EXERCISE INSTRUCTIONS: Which lines of the records contain "nose"? Collect every one of them.

*** DATASET EXTRACT ***

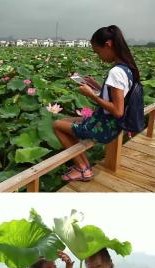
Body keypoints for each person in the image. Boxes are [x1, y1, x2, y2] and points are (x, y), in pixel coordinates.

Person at [52, 25, 141, 182]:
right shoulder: (127, 69)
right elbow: (117, 97)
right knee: (65, 122)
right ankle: (85, 167)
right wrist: (97, 87)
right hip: (110, 124)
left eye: (97, 51)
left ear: (108, 44)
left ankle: (82, 169)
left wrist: (91, 95)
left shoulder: (116, 72)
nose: (98, 56)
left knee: (57, 126)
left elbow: (118, 110)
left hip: (105, 126)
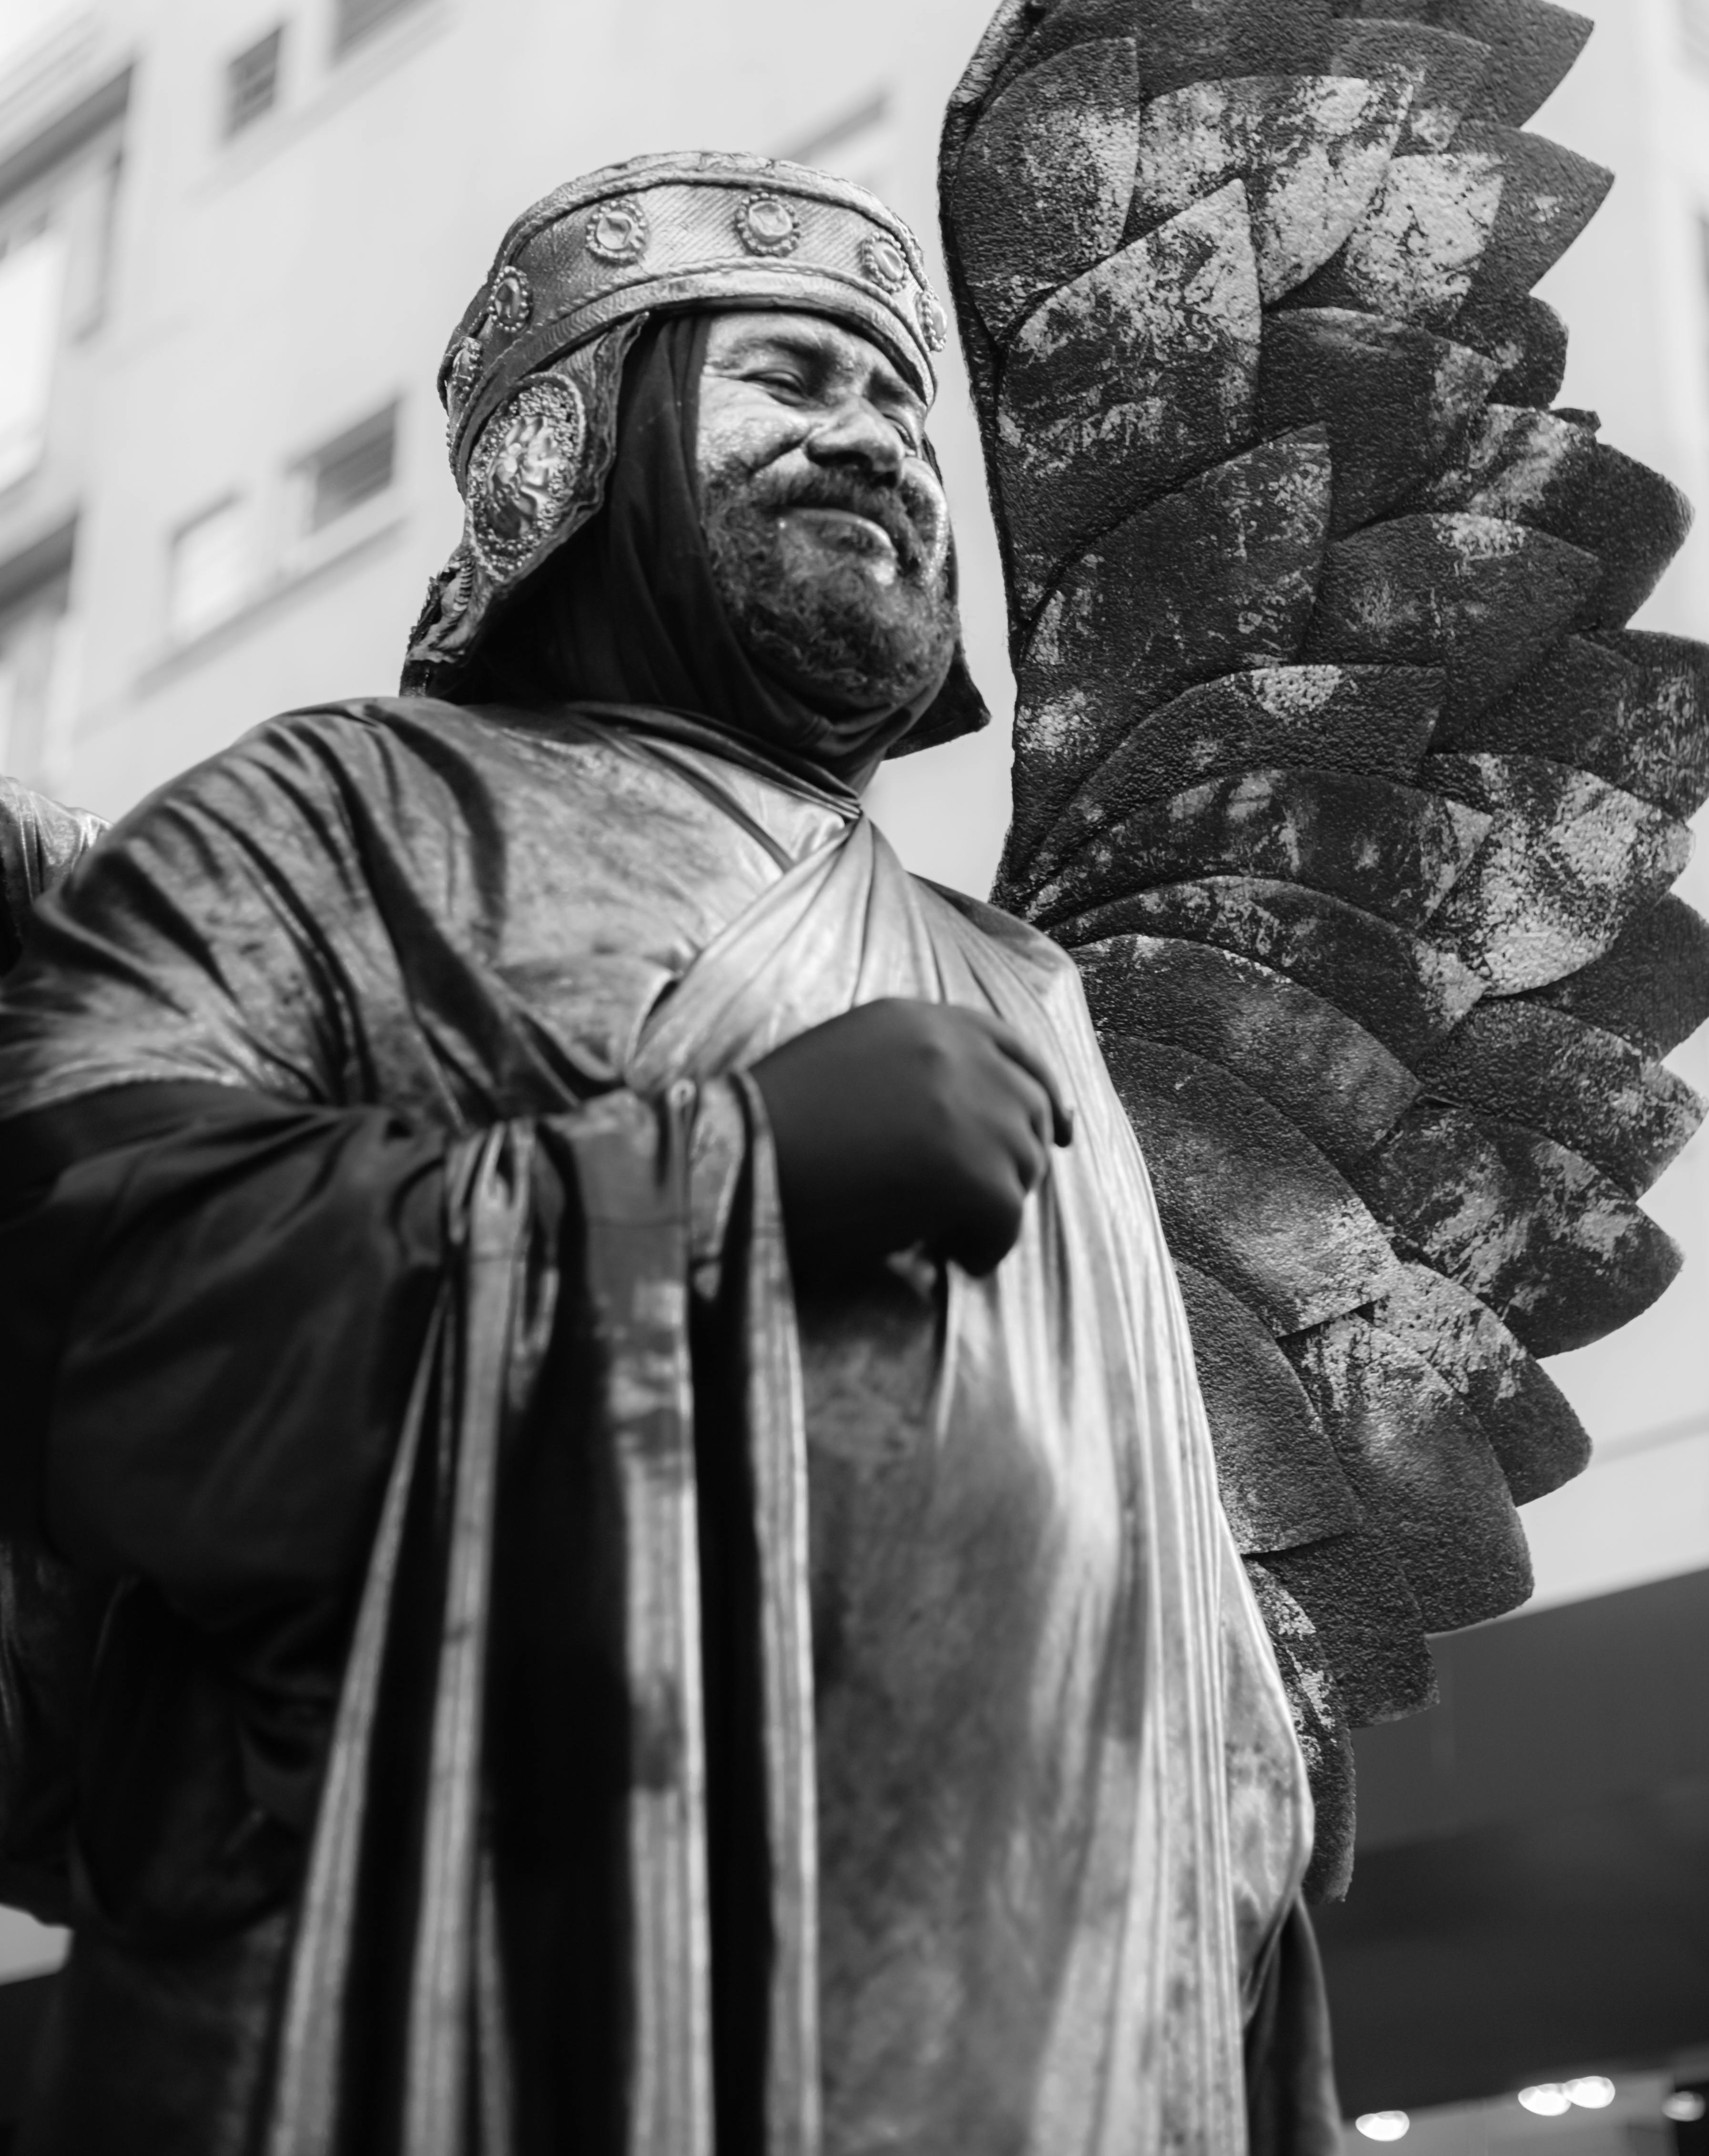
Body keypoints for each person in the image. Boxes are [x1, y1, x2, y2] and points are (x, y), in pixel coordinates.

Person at [0, 153, 1334, 2156]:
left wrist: (1243, 1859)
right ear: (580, 447)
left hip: (1028, 2031)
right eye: (792, 377)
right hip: (459, 2012)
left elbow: (1156, 1573)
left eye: (902, 409)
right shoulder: (328, 822)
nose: (877, 442)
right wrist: (725, 1181)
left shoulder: (1024, 986)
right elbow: (84, 1297)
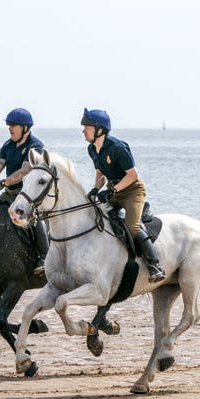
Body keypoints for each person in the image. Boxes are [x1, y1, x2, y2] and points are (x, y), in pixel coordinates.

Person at [81, 108, 166, 283]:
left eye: (87, 127)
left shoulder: (117, 147)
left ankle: (155, 265)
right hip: (114, 189)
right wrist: (95, 190)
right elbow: (100, 173)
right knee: (95, 217)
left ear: (99, 129)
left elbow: (132, 175)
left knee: (132, 226)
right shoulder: (92, 149)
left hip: (132, 190)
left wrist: (112, 191)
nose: (83, 130)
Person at [0, 108, 48, 275]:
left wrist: (4, 182)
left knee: (33, 220)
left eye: (14, 125)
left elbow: (24, 172)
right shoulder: (8, 145)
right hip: (11, 192)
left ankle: (44, 257)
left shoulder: (35, 146)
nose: (10, 129)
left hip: (28, 195)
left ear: (25, 128)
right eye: (9, 125)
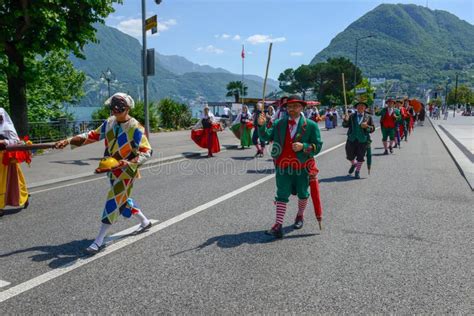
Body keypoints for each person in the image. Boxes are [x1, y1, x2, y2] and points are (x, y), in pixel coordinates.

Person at [55, 93, 152, 254]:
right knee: (122, 199)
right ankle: (144, 221)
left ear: (127, 108)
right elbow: (92, 135)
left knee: (113, 199)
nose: (115, 110)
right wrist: (68, 141)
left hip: (127, 171)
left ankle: (99, 240)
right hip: (111, 169)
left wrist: (130, 162)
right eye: (113, 107)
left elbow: (147, 151)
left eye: (119, 107)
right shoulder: (109, 123)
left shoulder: (136, 127)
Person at [257, 95, 323, 238]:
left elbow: (317, 146)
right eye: (289, 106)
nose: (292, 109)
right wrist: (261, 126)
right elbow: (266, 137)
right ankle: (278, 225)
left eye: (296, 106)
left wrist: (304, 146)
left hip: (302, 166)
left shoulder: (311, 125)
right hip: (283, 166)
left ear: (302, 108)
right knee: (281, 194)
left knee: (303, 194)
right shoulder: (279, 123)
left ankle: (300, 216)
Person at [0, 108, 30, 217]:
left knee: (11, 181)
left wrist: (3, 141)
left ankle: (1, 206)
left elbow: (15, 141)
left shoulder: (7, 127)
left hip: (6, 158)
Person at [342, 101, 376, 179]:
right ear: (356, 108)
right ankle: (354, 164)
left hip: (363, 140)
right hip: (351, 138)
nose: (360, 107)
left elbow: (372, 129)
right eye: (359, 106)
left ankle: (357, 171)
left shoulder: (368, 117)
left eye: (362, 106)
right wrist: (345, 120)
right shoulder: (351, 116)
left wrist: (367, 126)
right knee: (349, 155)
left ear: (365, 108)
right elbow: (345, 126)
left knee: (361, 156)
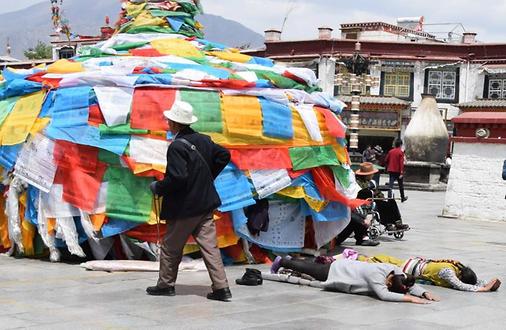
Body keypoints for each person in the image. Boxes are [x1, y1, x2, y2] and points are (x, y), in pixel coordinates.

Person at [146, 101, 232, 302]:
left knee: (170, 247)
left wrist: (158, 187)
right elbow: (224, 155)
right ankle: (222, 288)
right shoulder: (204, 140)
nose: (168, 123)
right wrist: (207, 176)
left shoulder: (177, 146)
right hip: (205, 204)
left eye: (169, 120)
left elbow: (178, 178)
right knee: (210, 247)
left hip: (185, 207)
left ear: (175, 124)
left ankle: (165, 285)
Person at [270, 256, 438, 304]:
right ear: (389, 279)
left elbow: (407, 285)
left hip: (348, 267)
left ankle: (290, 260)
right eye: (388, 284)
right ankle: (282, 261)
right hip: (338, 271)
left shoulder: (397, 273)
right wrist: (410, 299)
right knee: (310, 269)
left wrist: (423, 292)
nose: (386, 285)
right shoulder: (376, 276)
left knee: (309, 267)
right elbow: (384, 295)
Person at [361, 254, 502, 292]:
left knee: (387, 260)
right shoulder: (448, 272)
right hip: (408, 268)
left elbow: (471, 281)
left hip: (416, 263)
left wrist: (486, 283)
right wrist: (483, 289)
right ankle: (360, 258)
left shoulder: (459, 267)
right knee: (381, 262)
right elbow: (461, 285)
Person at [335, 162, 380, 247]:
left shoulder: (368, 183)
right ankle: (362, 237)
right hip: (337, 228)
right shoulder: (358, 182)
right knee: (354, 214)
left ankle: (362, 237)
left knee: (355, 214)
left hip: (354, 207)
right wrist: (363, 220)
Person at [354, 162, 409, 231]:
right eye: (371, 173)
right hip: (365, 201)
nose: (373, 175)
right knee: (380, 205)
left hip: (375, 199)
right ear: (367, 174)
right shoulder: (358, 183)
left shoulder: (371, 182)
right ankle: (388, 224)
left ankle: (398, 222)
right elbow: (362, 193)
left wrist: (381, 196)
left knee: (391, 201)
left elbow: (378, 192)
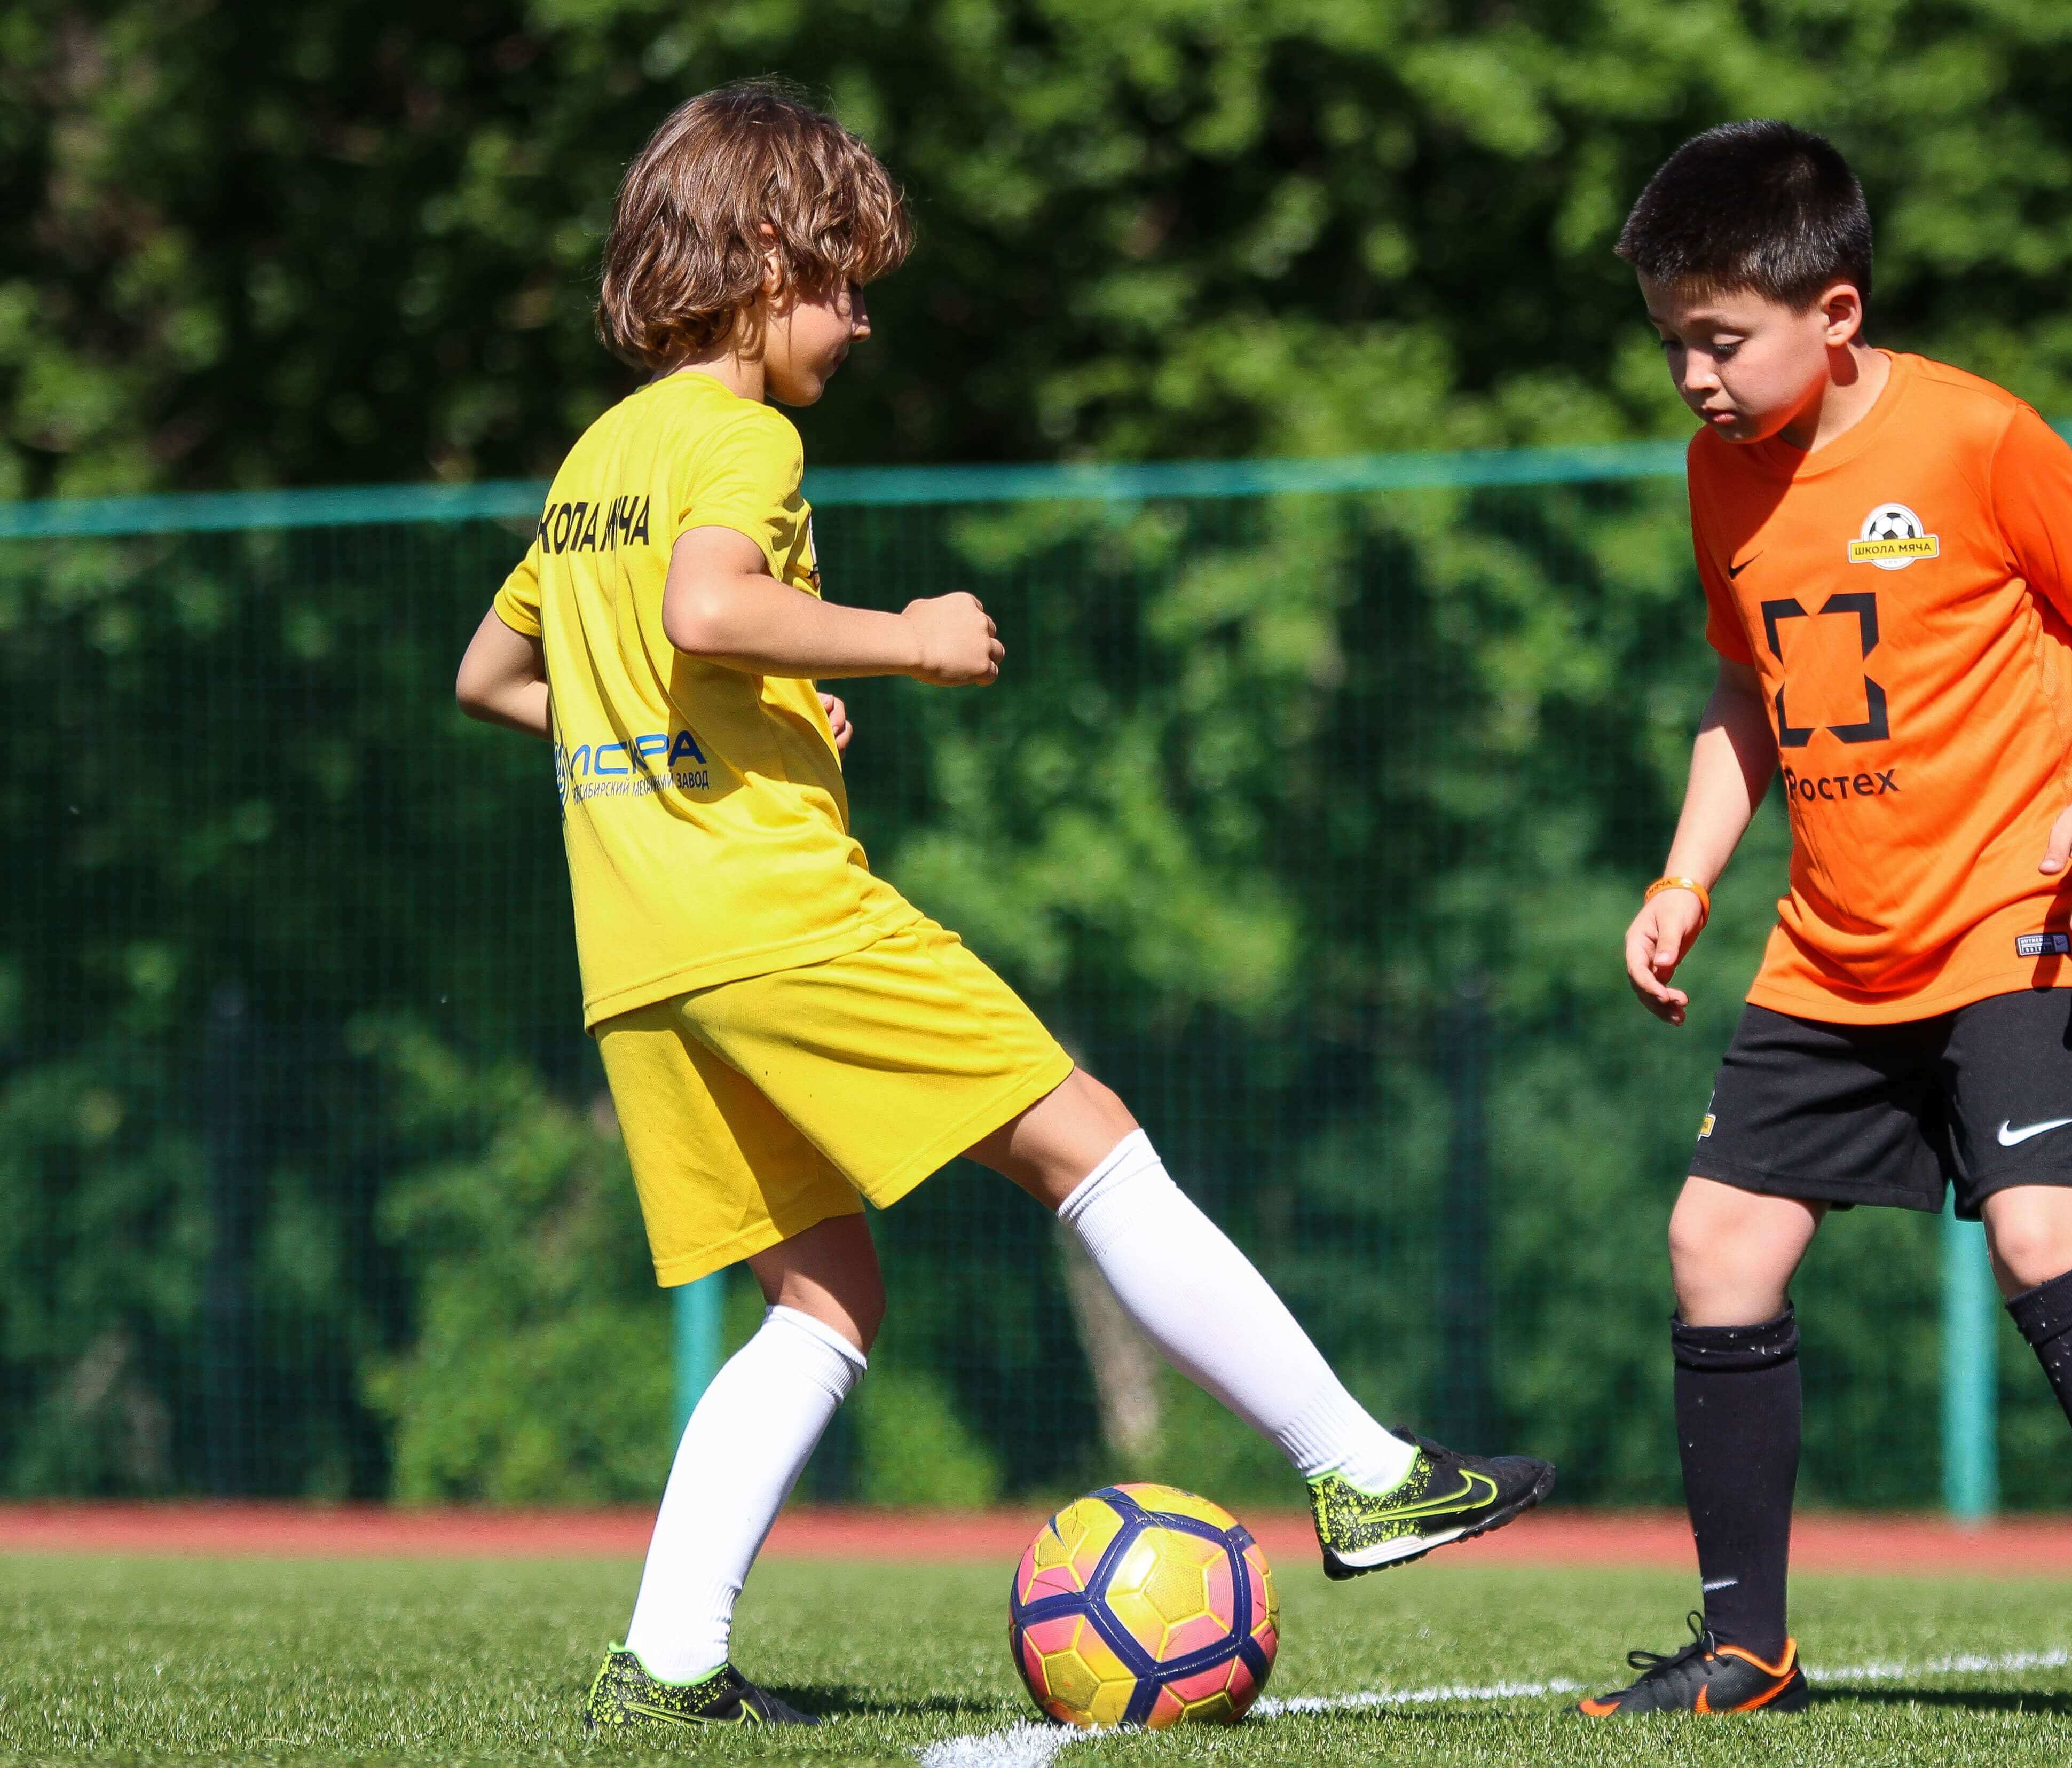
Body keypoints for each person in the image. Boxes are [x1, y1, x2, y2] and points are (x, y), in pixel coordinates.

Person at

*** End of DATASET EXTRACT ***

RESPONSE AREA:
nose: (98, 56)
nose: (877, 442)
nose: (83, 130)
nose: (10, 129)
nose: (115, 110)
nose: (292, 109)
nose: (360, 107)
nose: (168, 123)
nose: (386, 285)
nose: (373, 175)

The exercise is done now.